What the task requires: Beginning with the line containing "Breast MRI, one", write out each line exactly through the end of the listing, and skip all pictures.

Data section:
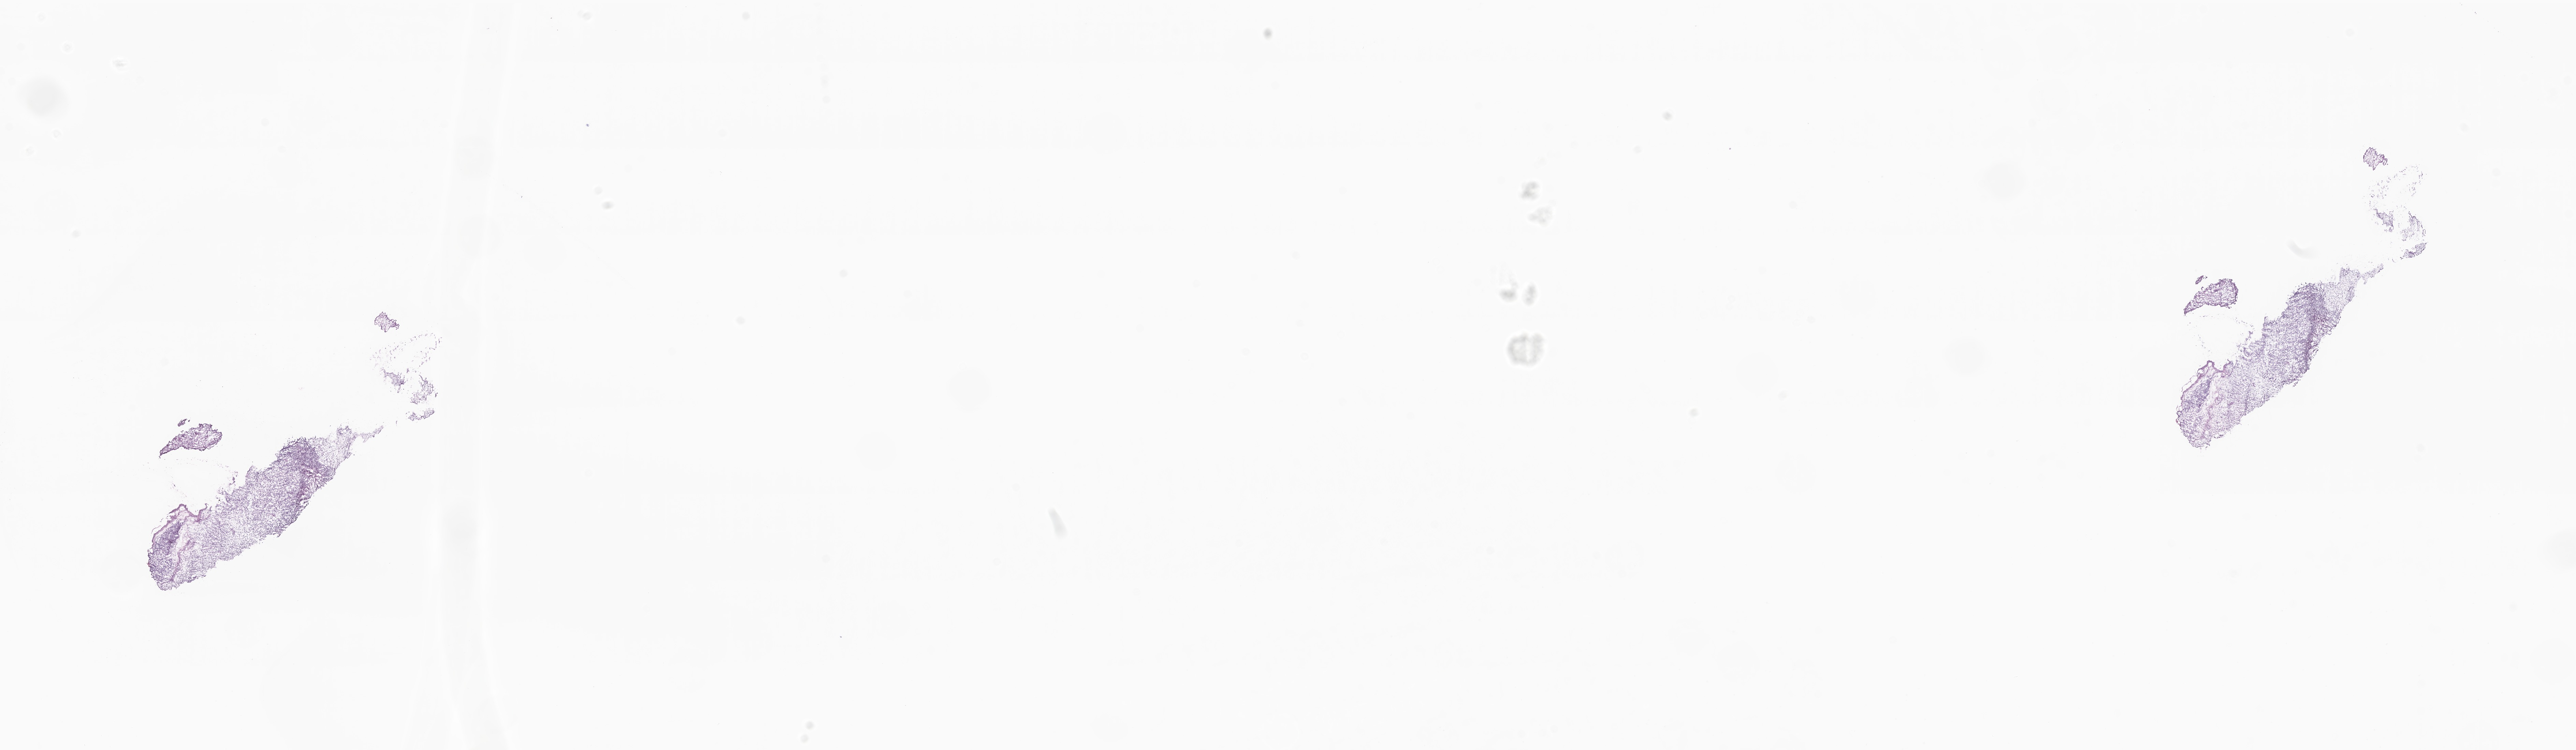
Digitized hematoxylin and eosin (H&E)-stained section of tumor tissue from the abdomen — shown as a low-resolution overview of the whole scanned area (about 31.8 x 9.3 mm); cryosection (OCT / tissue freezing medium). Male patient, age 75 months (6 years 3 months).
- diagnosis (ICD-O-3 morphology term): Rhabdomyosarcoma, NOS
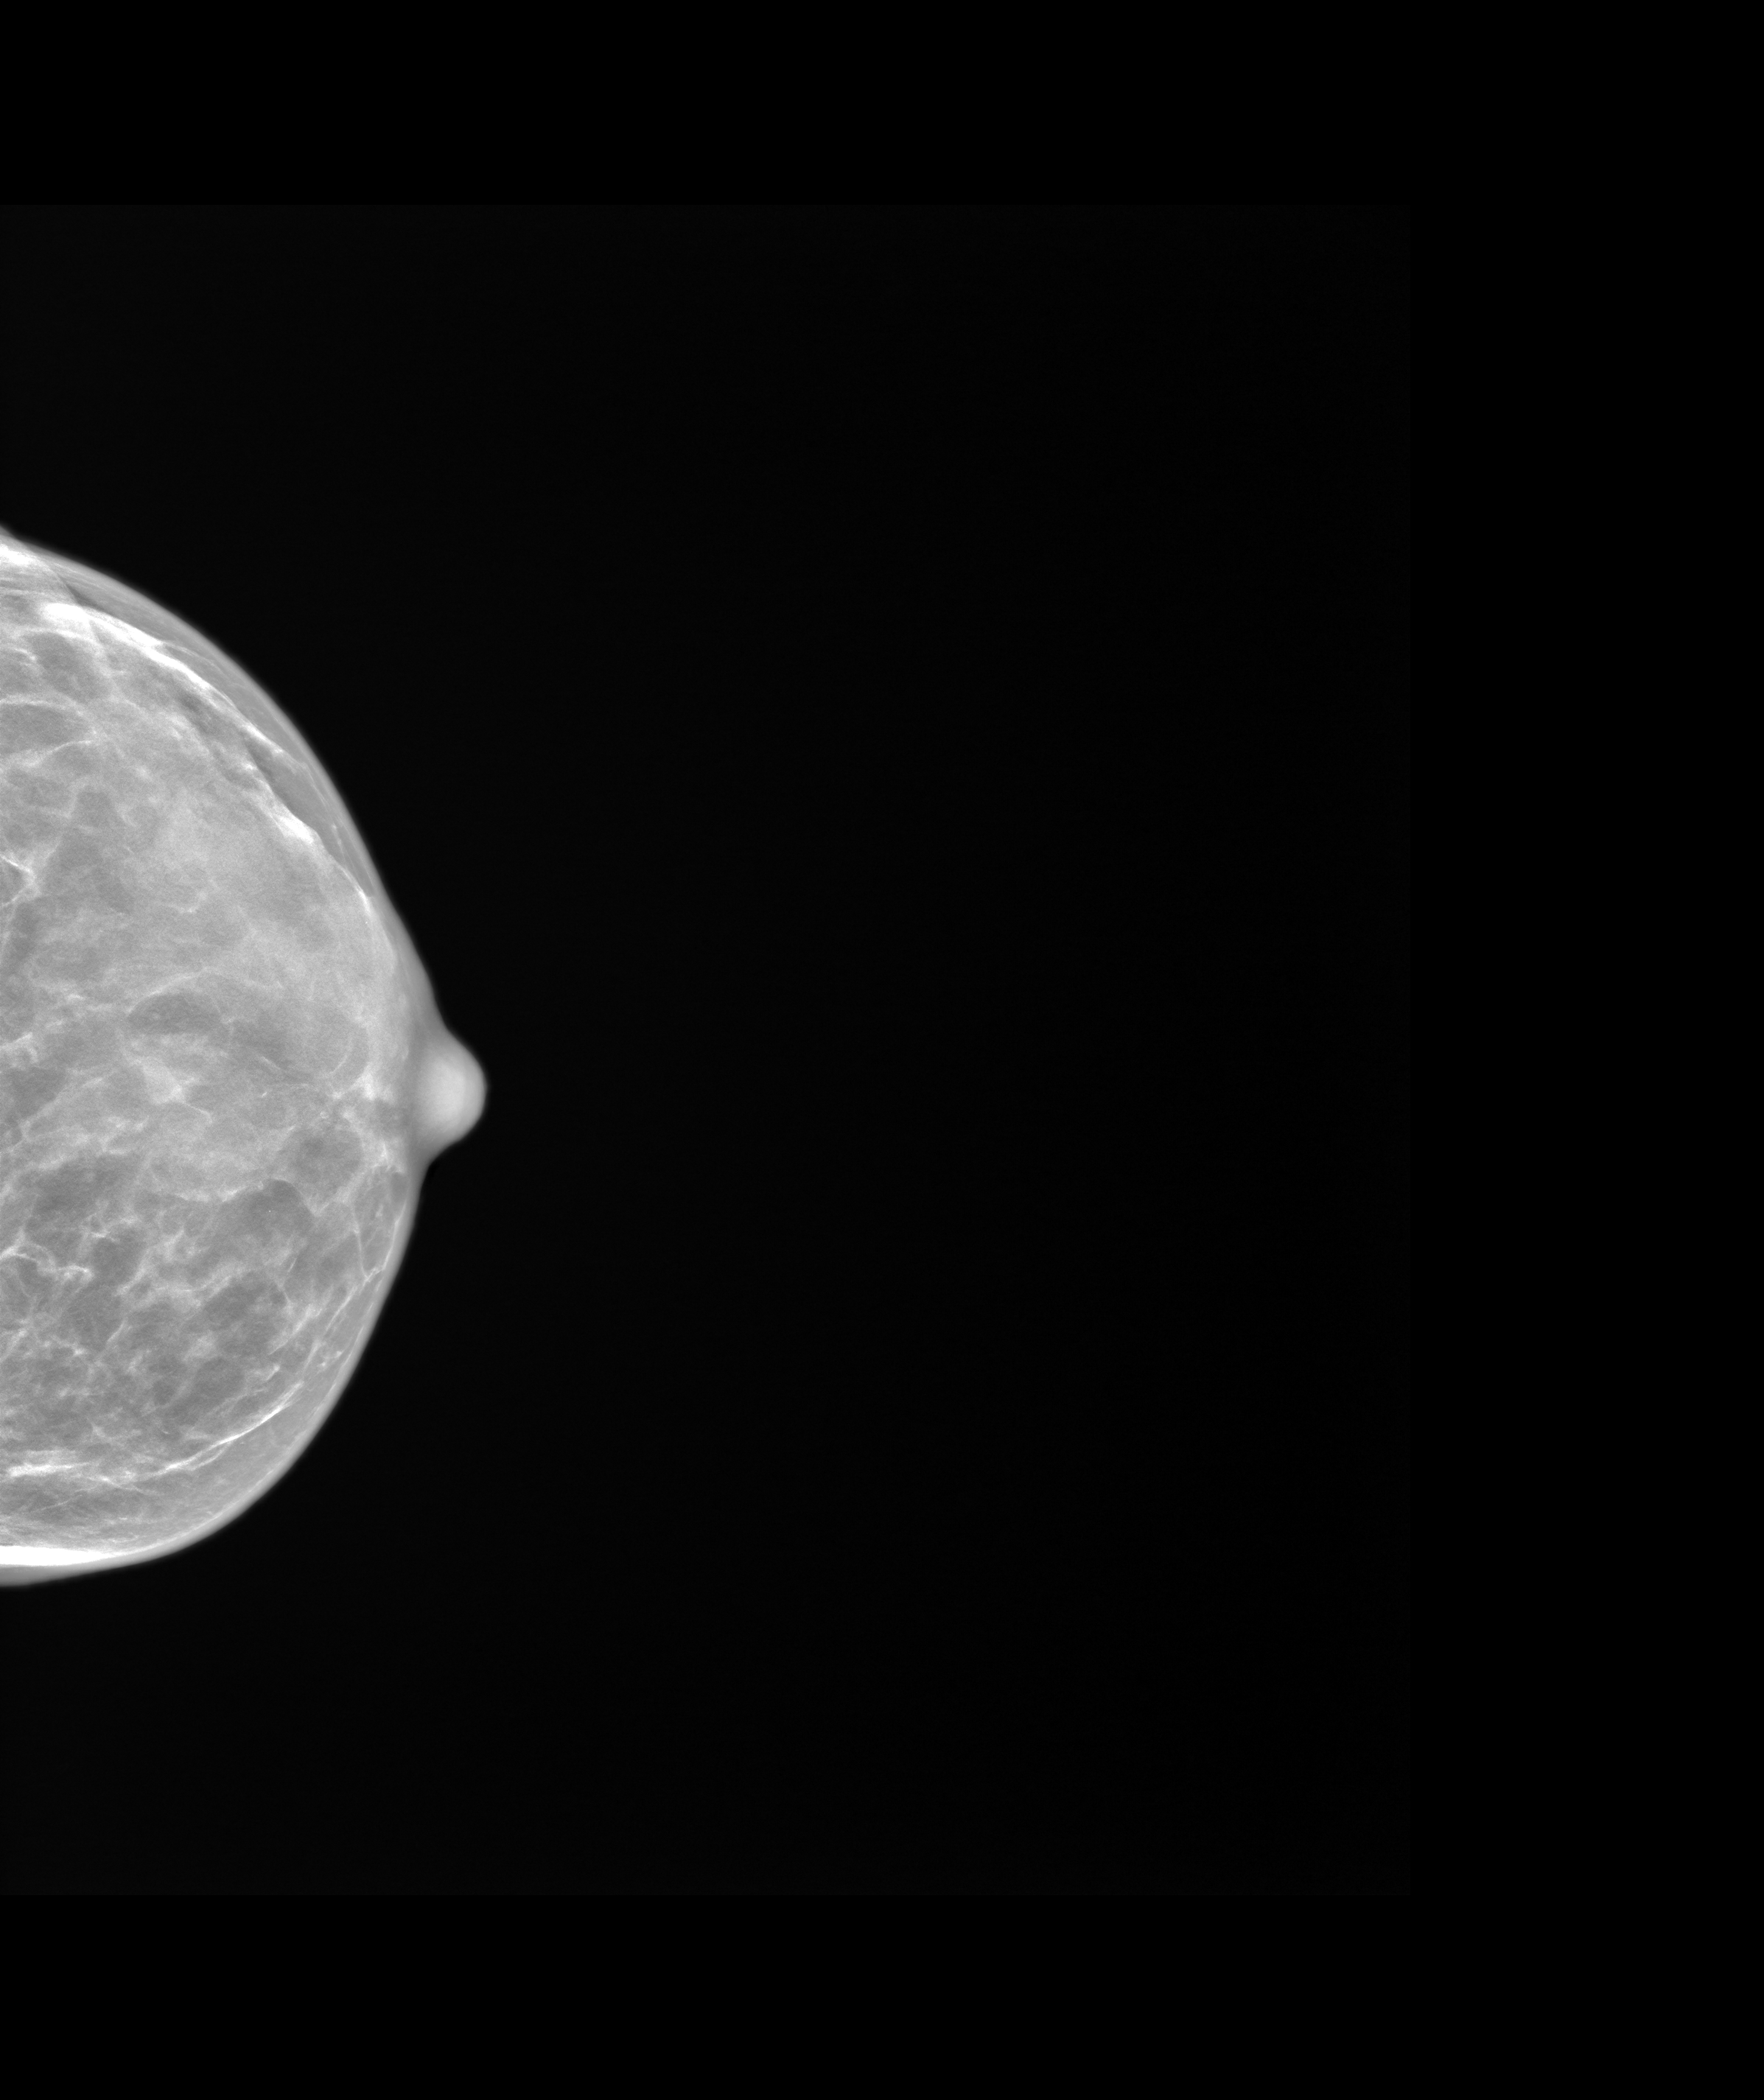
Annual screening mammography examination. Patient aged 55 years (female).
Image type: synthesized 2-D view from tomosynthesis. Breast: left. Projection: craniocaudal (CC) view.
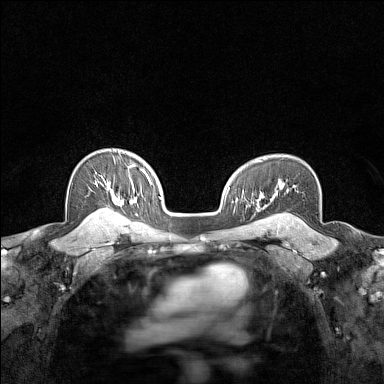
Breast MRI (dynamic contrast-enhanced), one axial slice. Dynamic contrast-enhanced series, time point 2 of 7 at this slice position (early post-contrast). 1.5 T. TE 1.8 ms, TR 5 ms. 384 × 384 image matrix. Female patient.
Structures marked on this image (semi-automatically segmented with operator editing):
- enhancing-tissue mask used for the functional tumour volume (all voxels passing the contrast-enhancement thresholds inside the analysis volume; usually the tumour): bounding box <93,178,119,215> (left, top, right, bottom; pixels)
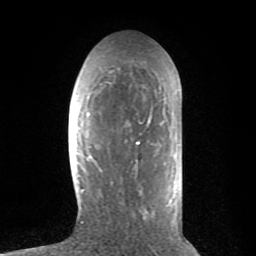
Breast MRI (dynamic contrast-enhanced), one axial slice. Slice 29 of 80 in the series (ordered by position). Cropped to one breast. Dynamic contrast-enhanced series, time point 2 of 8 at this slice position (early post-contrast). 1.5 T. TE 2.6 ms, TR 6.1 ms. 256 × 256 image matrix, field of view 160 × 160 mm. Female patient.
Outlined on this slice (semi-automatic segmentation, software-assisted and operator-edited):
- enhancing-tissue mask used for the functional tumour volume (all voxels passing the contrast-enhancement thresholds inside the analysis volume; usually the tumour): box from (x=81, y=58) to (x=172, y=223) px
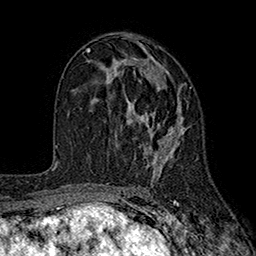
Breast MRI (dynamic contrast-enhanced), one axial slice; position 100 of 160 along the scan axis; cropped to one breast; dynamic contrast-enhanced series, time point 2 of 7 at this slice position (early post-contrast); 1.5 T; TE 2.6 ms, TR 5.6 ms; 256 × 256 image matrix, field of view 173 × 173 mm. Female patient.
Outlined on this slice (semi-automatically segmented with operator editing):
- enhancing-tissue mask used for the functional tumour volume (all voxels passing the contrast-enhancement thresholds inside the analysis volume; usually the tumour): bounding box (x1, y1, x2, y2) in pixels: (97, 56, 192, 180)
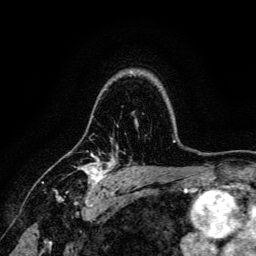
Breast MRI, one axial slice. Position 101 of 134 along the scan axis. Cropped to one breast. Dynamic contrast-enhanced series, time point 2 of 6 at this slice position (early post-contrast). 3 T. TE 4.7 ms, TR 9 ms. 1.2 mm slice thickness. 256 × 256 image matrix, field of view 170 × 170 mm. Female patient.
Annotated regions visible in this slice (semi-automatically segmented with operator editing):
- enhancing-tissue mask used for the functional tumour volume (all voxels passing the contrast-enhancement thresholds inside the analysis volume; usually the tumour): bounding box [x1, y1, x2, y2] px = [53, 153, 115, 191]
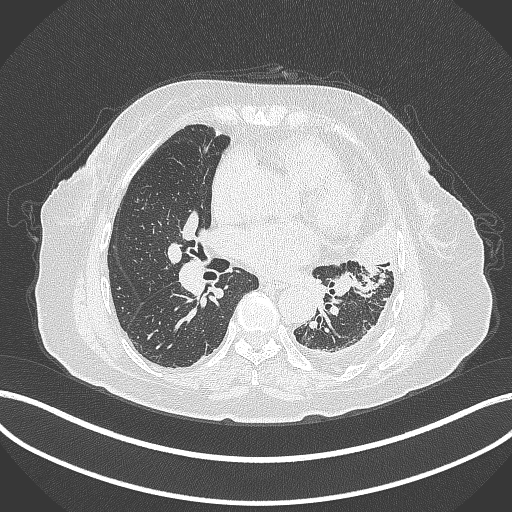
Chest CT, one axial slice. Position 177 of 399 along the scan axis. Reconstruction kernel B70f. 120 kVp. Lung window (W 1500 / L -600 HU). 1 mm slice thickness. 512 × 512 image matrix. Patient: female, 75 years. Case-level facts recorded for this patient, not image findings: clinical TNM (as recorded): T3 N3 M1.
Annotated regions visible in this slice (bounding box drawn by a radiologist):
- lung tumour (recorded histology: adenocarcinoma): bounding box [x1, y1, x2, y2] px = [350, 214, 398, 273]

Answer to the problem:
Breast MRI, one axial slice. Position 101 of 134 along the scan axis. Cropped to one breast. Dynamic contrast-enhanced series, time point 2 of 6 at this slice position (early post-contrast). 3 T. TE 4.7 ms, TR 9 ms. 1.2 mm slice thickness. 256 × 256 image matrix, field of view 170 × 170 mm. Female patient.
Annotated regions visible in this slice (semi-automatically segmented with operator editing):
- enhancing-tissue mask used for the functional tumour volume (all voxels passing the contrast-enhancement thresholds inside the analysis volume; usually the tumour): bounding box [x1, y1, x2, y2] px = [53, 153, 115, 191]
Chest CT, one axial slice. Position 177 of 399 along the scan axis. Reconstruction kernel B70f. 120 kVp. Lung window (W 1500 / L -600 HU). 1 mm slice thickness. 512 × 512 image matrix. Patient: female, 75 years. Case-level facts recorded for this patient, not image findings: clinical TNM (as recorded): T3 N3 M1.
Annotated regions visible in this slice (bounding box drawn by a radiologist):
- lung tumour (recorded histology: adenocarcinoma): bounding box [x1, y1, x2, y2] px = [350, 214, 398, 273]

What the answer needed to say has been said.